» **Exercise description**:
After finding the line that includes "Starling bank contact number" in the records below, transcribe it and each line after it through the last, exactly, and add nothing.

Data records START

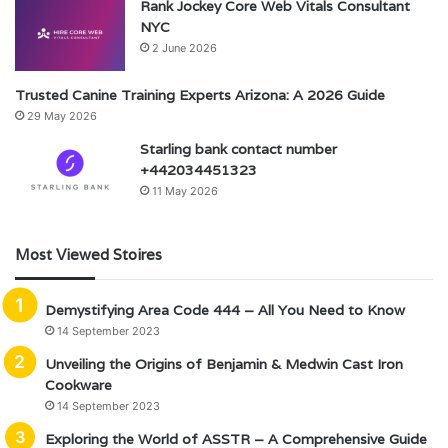
Rank Jockey Core Web Vitals Consultant
NYC
2 June 2026
Trusted Canine Training Experts Arizona: A 2026 Guide
29 May 2026
Starling bank contact number
+442034451323
11 May 2026
Most Viewed Stoires
Demystifying Area Code 444 – All You Need to Know
14 September 2023
Unveiling the Origins of Benjamin & Medwin Cast Iron
Cookware
14 September 2023
Exploring the World of ASSTR – A Comprehensive Guide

Data records END

» **The completed task**:
Starling bank contact number
+442034451323
11 May 2026
Most Viewed Stoires
Demystifying Area Code 444 – All You Need to Know
14 September 2023
Unveiling the Origins of Benjamin & Medwin Cast Iron
Cookware
14 September 2023
Exploring the World of ASSTR – A Comprehensive Guide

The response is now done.